Start of Block
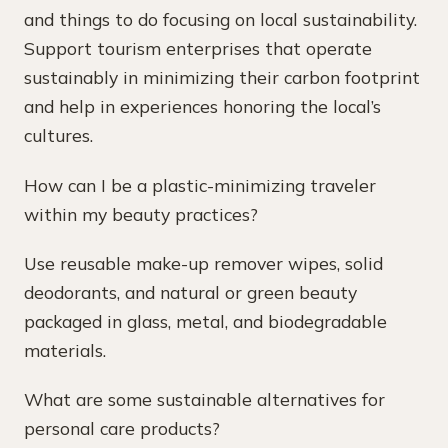
and things to do focusing on local sustainability.
Support tourism enterprises that operate
sustainably in minimizing their carbon footprint
and help in experiences honoring the local’s
cultures.
How can I be a plastic-minimizing traveler
within my beauty practices?
Use reusable make-up remover wipes, solid
deodorants, and natural or green beauty
packaged in glass, metal, and biodegradable
materials.
What are some sustainable alternatives for
personal care products?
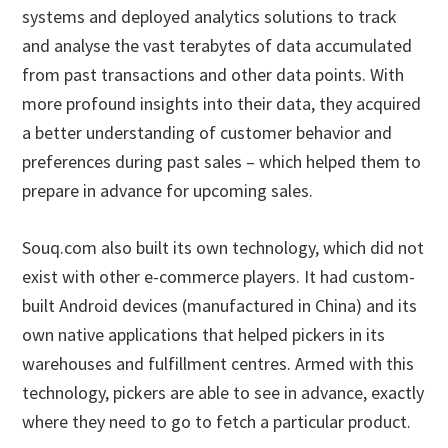
systems and deployed analytics solutions to track
and analyse the vast terabytes of data accumulated
from past transactions and other data points. With
more profound insights into their data, they acquired
a better understanding of customer behavior and
preferences during past sales – which helped them to
prepare in advance for upcoming sales.
Souq.com also built its own technology, which did not
exist with other e-commerce players. It had custom-
built Android devices (manufactured in China) and its
own native applications that helped pickers in its
warehouses and fulfillment centres. Armed with this
technology, pickers are able to see in advance, exactly
where they need to go to fetch a particular product.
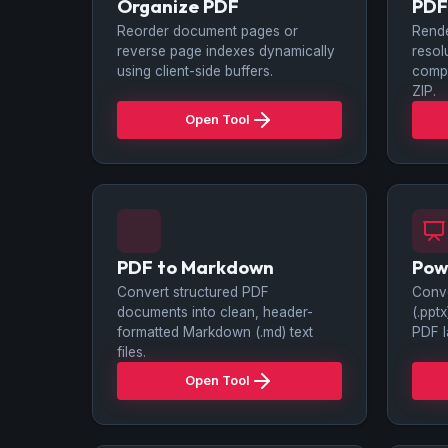
Organize PDF
PDF
Reorder document pages or
Rende
reverse page indexes dynamically
resol
using client-side buffers.
compi
ZIP.
Open Tool
PDF to Markdown
Pow
Convert structured PDF
Conve
documents into clean, header-
(.ppt
formatted Markdown (.md) text
PDF l
files.
Open Tool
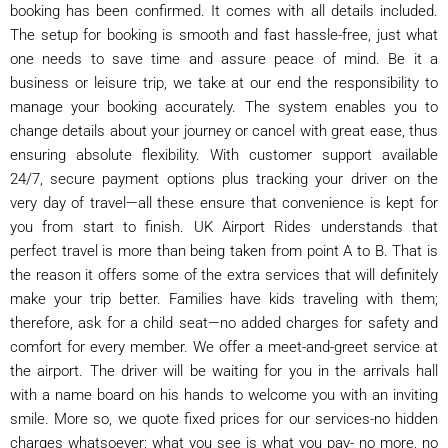
booking has been confirmed. It comes with all details included.
The setup for booking is smooth and fast hassle-free, just what
one needs to save time and assure peace of mind. Be it a
business or leisure trip, we take at our end the responsibility to
manage your booking accurately. The system enables you to
change details about your journey or cancel with great ease, thus
ensuring absolute flexibility. With customer support available
24/7, secure payment options plus tracking your driver on the
very day of travel—all these ensure that convenience is kept for
you from start to finish. UK Airport Rides understands that
perfect travel is more than being taken from point A to B. That is
the reason it offers some of the extra services that will definitely
make your trip better. Families have kids traveling with them;
therefore, ask for a child seat—no added charges for safety and
comfort for every member. W​e offer a meet-and-greet service at
the airport. The driver will be waiting for you in the arrivals hall
with a name board on his hands to welcome you with an inviting
smile. More so, we quote fixed prices for our services-no hidden
charges whatsoever; what you see is what you pay- no more, no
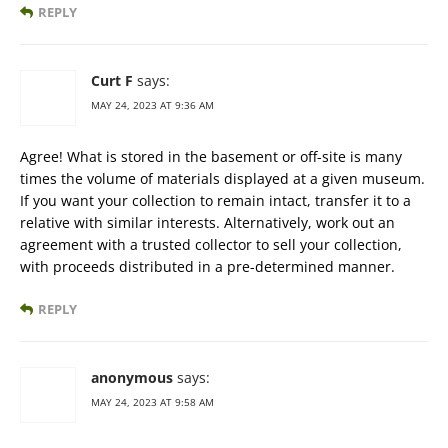
REPLY
Curt F
says:
MAY 24, 2023 AT 9:36 AM
Agree! What is stored in the basement or off-site is many
times the volume of materials displayed at a given museum.
If you want your collection to remain intact, transfer it to a
relative with similar interests. Alternatively, work out an
agreement with a trusted collector to sell your collection,
with proceeds distributed in a pre-determined manner.
REPLY
anonymous
says:
MAY 24, 2023 AT 9:58 AM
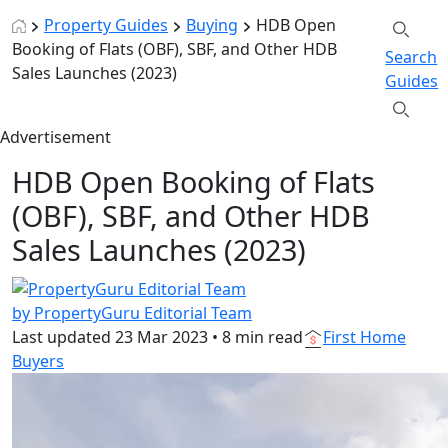
Property Guides
Buying
HDB Open
Booking of Flats (OBF), SBF, and Other HDB
Search
Sales Launches (2023)
Guides
Advertisement
HDB Open Booking of Flats
(OBF), SBF, and Other HDB
Sales Launches (2023)
by PropertyGuru Editorial Team
Last updated
23 Mar 2023
•
8 min read
First Home
Buyers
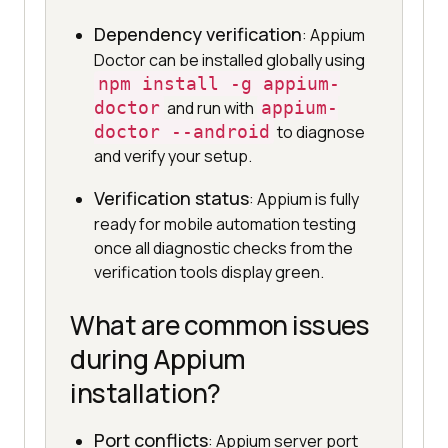
Dependency verification
: Appium
Doctor can be installed globally using
npm install -g appium-
doctor
and run with
appium-
doctor --android
to diagnose
and verify your setup.
Verification status
: Appium is fully
ready for mobile automation testing
once all diagnostic checks from the
verification tools display green.
What are common issues
during Appium
installation?
Port conflicts
: Appium server port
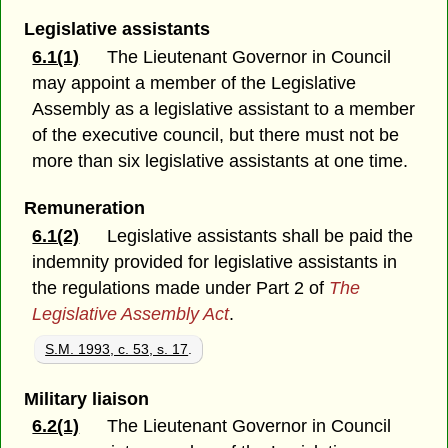
Legislative assistants
6.1(1)
The Lieutenant Governor in Council
may appoint a member of the Legislative
Assembly as a legislative assistant to a member
of the executive council, but there must not be
more than six legislative assistants at one time.
Remuneration
6.1(2)
Legislative assistants shall be paid the
indemnity provided for legislative assistants in
the regulations made under Part 2 of
The
Legislative Assembly Act
.
S.M. 1993, c. 53, s. 17
.
Military liaison
6.2(1)
The Lieutenant Governor in Council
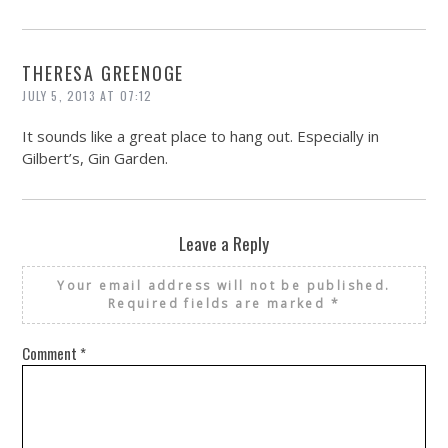
THERESA GREENOGE
JULY 5, 2013 AT 07:12
It sounds like a great place to hang out. Especially in
Gilbert’s, Gin Garden.
Leave a Reply
Your email address will not be published.
Required fields are marked
*
Comment
*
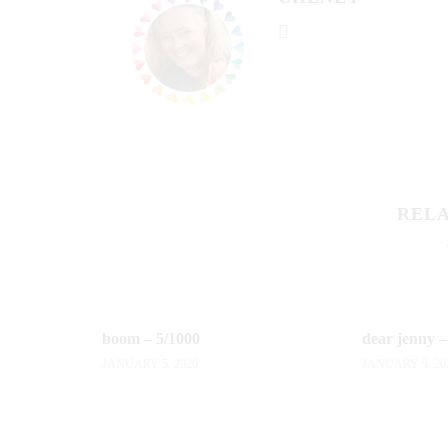
RELA
boom – 5/1000
dear jenny –
JANUARY 5, 2026
JANUARY 9, 20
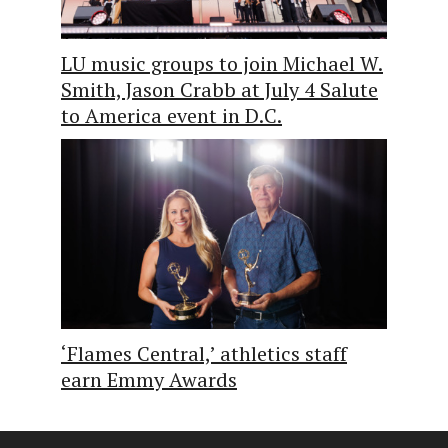
LU music groups to join Michael W.
Smith, Jason Crabb at July 4 Salute
to America event in D.C.
‘Flames Central,’ athletics staff
earn Emmy Awards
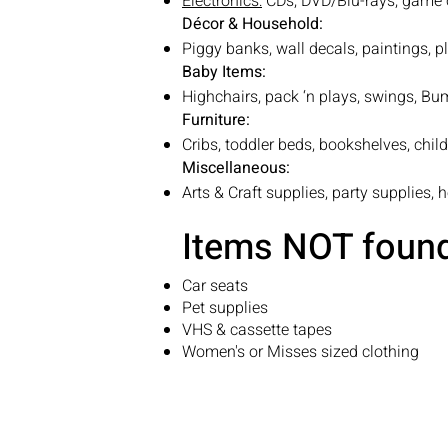
Electronics:
CDs, DVD/Blu-rays, game 
Décor & Household:
Piggy banks, wall decals, paintings, p
Baby Items:
Highchairs, pack ‘n plays, swings, Bum
Furniture:
Cribs, toddler beds, bookshelves, child
Miscellaneous:
Arts & Craft supplies, party supplies, 
Items NOT found 
Car seats
Pet supplies
VHS & cassette tapes
Women's or Misses sized clothing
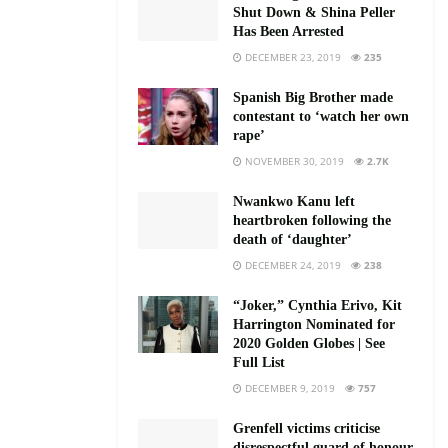
Shut Down & Shina Peller
Has Been Arrested
DECEMBER 23, 2019
235
Spanish Big Brother made
contestant to ‘watch her own
rape’
NOVEMBER 30, 2019
2.7K
Nwankwo Kanu left
heartbroken following the
death of ‘daughter’
DECEMBER 24, 2019
238
“Joker,” Cynthia Erivo, Kit
Harrington Nominated for
2020 Golden Globes | See
Full List
DECEMBER 9, 2019
757
Grenfell victims criticise
disrespectful guard of honour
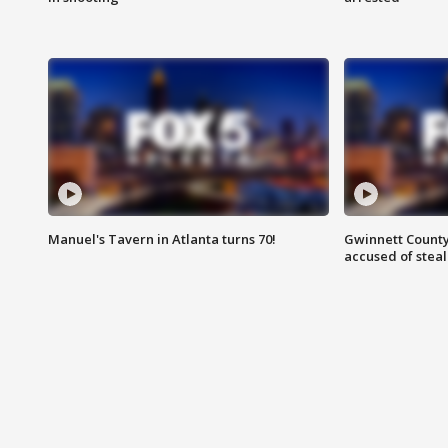
Manuel's Tavern in Atlanta turns 70!
Gwinnett County
accused of steal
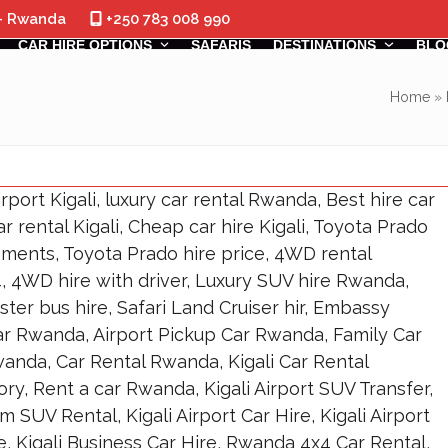
 - Rwanda
+250 783 008 990
CAR HIRE OPTIONS
SAFARIS
DESTINATIONS
BLO
Home
»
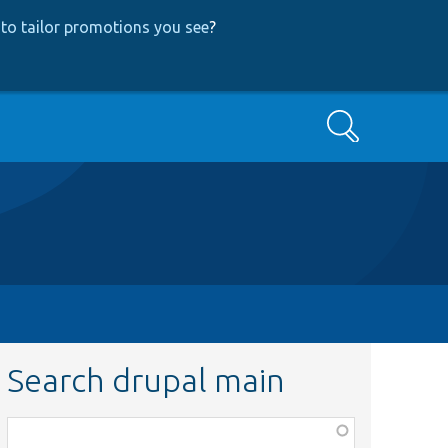
to tailor promotions you see
?
Search
Search drupal main
Function,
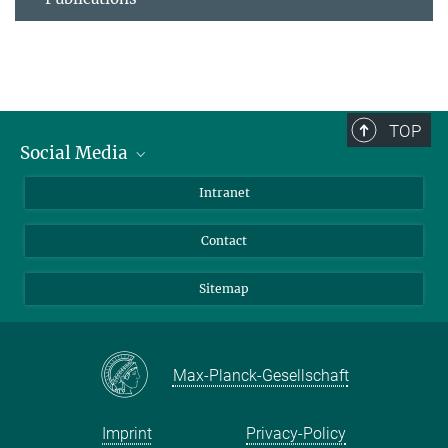
TOP
Social Media
BlueSky
Intranet
LinkedIn
Contact
Sitemap
Max-Planck-Gesellschaft
Imprint
Privacy-Policy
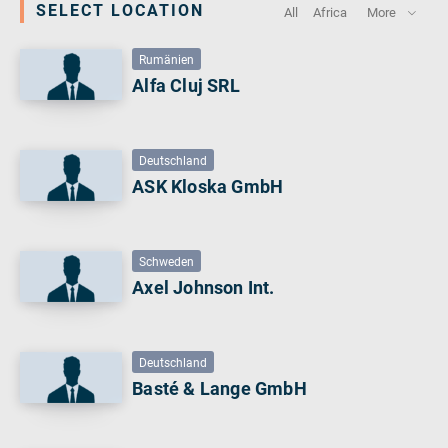
SELECT LOCATION
All
Africa
More
verotech 10
verosteel 8
Rumänien
Ropecheck
Alfa Cluj SRL
About
verope Wordwide
Future
Deutschland
News
ASK Kloska GmbH
English
DE
Schweden
Axel Johnson Int.
Contact
Distributors
Rope Academy Videos
Technology
Downloads
Jobs
Digital Service
KV R&D
RiseTec Elevator Ropes
Deutschland
Basté & Lange GmbH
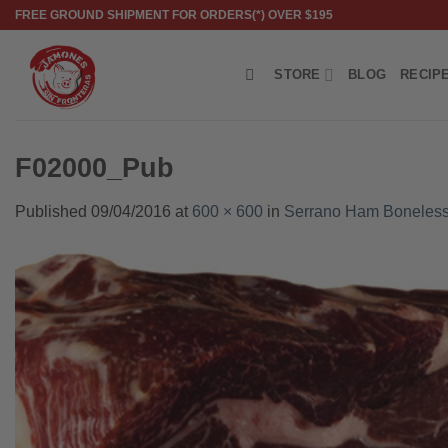
Skip
FREE GROUND SHIPMENT FOR ORDERS(*) OVER $195
to
content
STORE
BLOG
RECIP
F02000_Pub
Published
09/04/2016
at
600 × 600
in
Serrano Ham Boneless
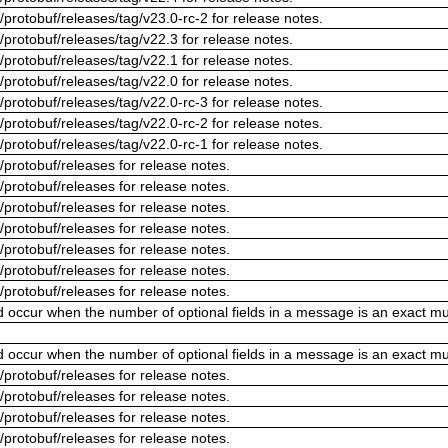
/protobuf/releases/tag/v23.0-rc-2 for release notes.
/protobuf/releases/tag/v22.3 for release notes.
/protobuf/releases/tag/v22.1 for release notes.
/protobuf/releases/tag/v22.0 for release notes.
/protobuf/releases/tag/v22.0-rc-3 for release notes.
/protobuf/releases/tag/v22.0-rc-2 for release notes.
/protobuf/releases/tag/v22.0-rc-1 for release notes.
/protobuf/releases for release notes.
/protobuf/releases for release notes.
/protobuf/releases for release notes.
/protobuf/releases for release notes.
/protobuf/releases for release notes.
/protobuf/releases for release notes.
/protobuf/releases for release notes.
ld occur when the number of optional fields in a message is an exact mul
ld occur when the number of optional fields in a message is an exact mul
/protobuf/releases for release notes.
/protobuf/releases for release notes.
/protobuf/releases for release notes.
/protobuf/releases for release notes.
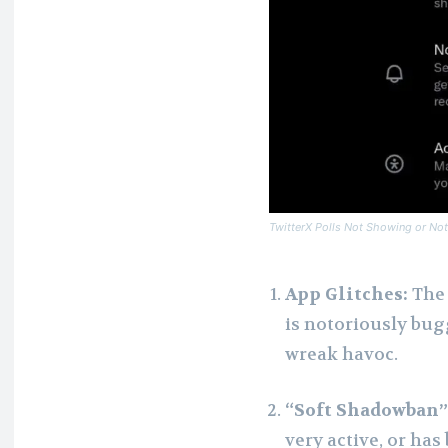
TwitterX Polls Not Showing or Not
App Glitches:
The 
is notoriously bug
wreak havoc.
“Soft Shadowban” 
very active, or has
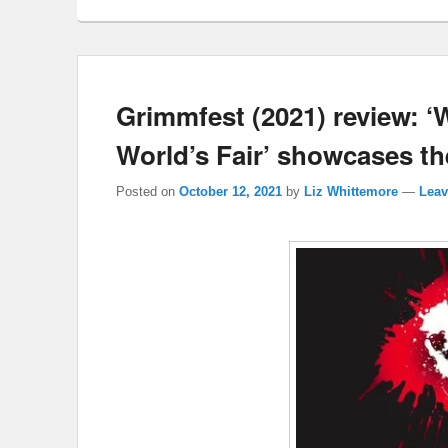
Grimmfest (2021) review: ‘
World’s Fair’ showcases the 
Posted on
October 12, 2021
by
Liz Whittemore
—
Leav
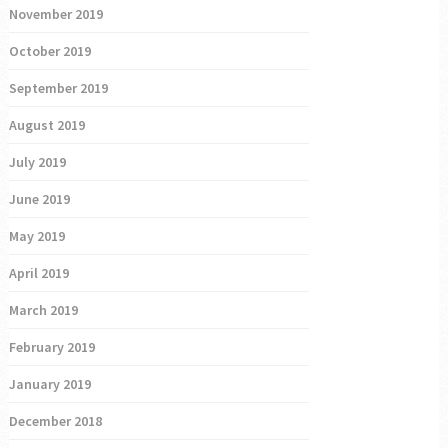
November 2019
October 2019
September 2019
August 2019
July 2019
June 2019
May 2019
April 2019
March 2019
February 2019
January 2019
December 2018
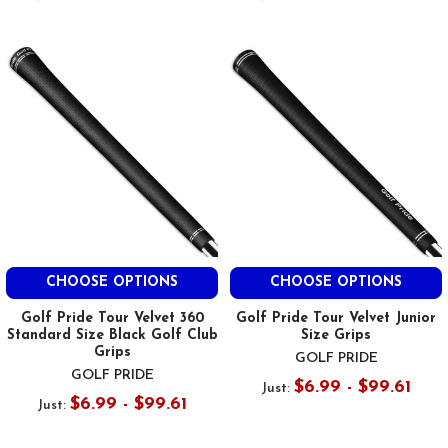
CHOOSE OPTIONS
CHOOSE OPTIONS
Golf Pride Tour Velvet 360
Golf Pride Tour Velvet Junior
Standard Size Black Golf Club
Size Grips
Grips
GOLF PRIDE
GOLF PRIDE
$6.99 - $99.61
Just:
$6.99 - $99.61
Just:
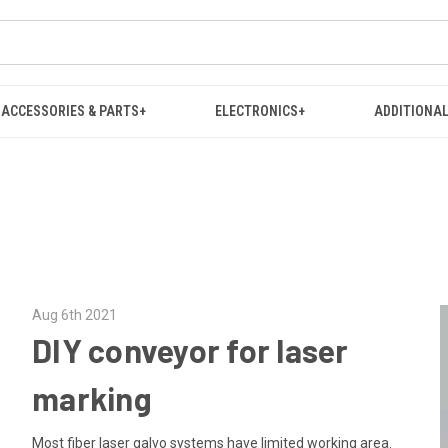
ACCESSORIES & PARTS+
ELECTRONICS+
ADDITIONAL
Aug 6th 2021
DIY conveyor for laser
marking
Most fiber laser galvo systems have limited working area.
End of Block
◆ **Your goal**: From the first line above to the line containing "booking has been", repeat each line exactly. Pictures stay out.

◆ **Result**:
and things to do focusing on local sustainability.
Support tourism enterprises that operate
sustainably in minimizing their carbon footprint
and help in experiences honoring the local’s
cultures.
How can I be a plastic-minimizing traveler
within my beauty practices?
Use reusable make-up remover wipes, solid
deodorants, and natural or green beauty
packaged in glass, metal, and biodegradable
materials.
What are some sustainable alternatives for
personal care products?
systems and deployed analytics solutions to track
and analyse the vast terabytes of data accumulated
from past transactions and other data points. With
more profound insights into their data, they acquired
a better understanding of customer behavior and
preferences during past sales – which helped them to
prepare in advance for upcoming sales.
Souq.com also built its own technology, which did not
exist with other e-commerce players. It had custom-
built Android devices (manufactured in China) and its
own native applications that helped pickers in its
warehouses and fulfillment centres. Armed with this
technology, pickers are able to see in advance, exactly
where they need to go to fetch a particular product.
Organize PDF
PDF
Reorder document pages or
Rende
reverse page indexes dynamically
resol
using client-side buffers.
compi
ZIP.
Open Tool
PDF to Markdown
Pow
Convert structured PDF
Conve
documents into clean, header-
(.ppt
formatted Markdown (.md) text
PDF l
files.
Open Tool
booking has been confirmed. It comes with all details included.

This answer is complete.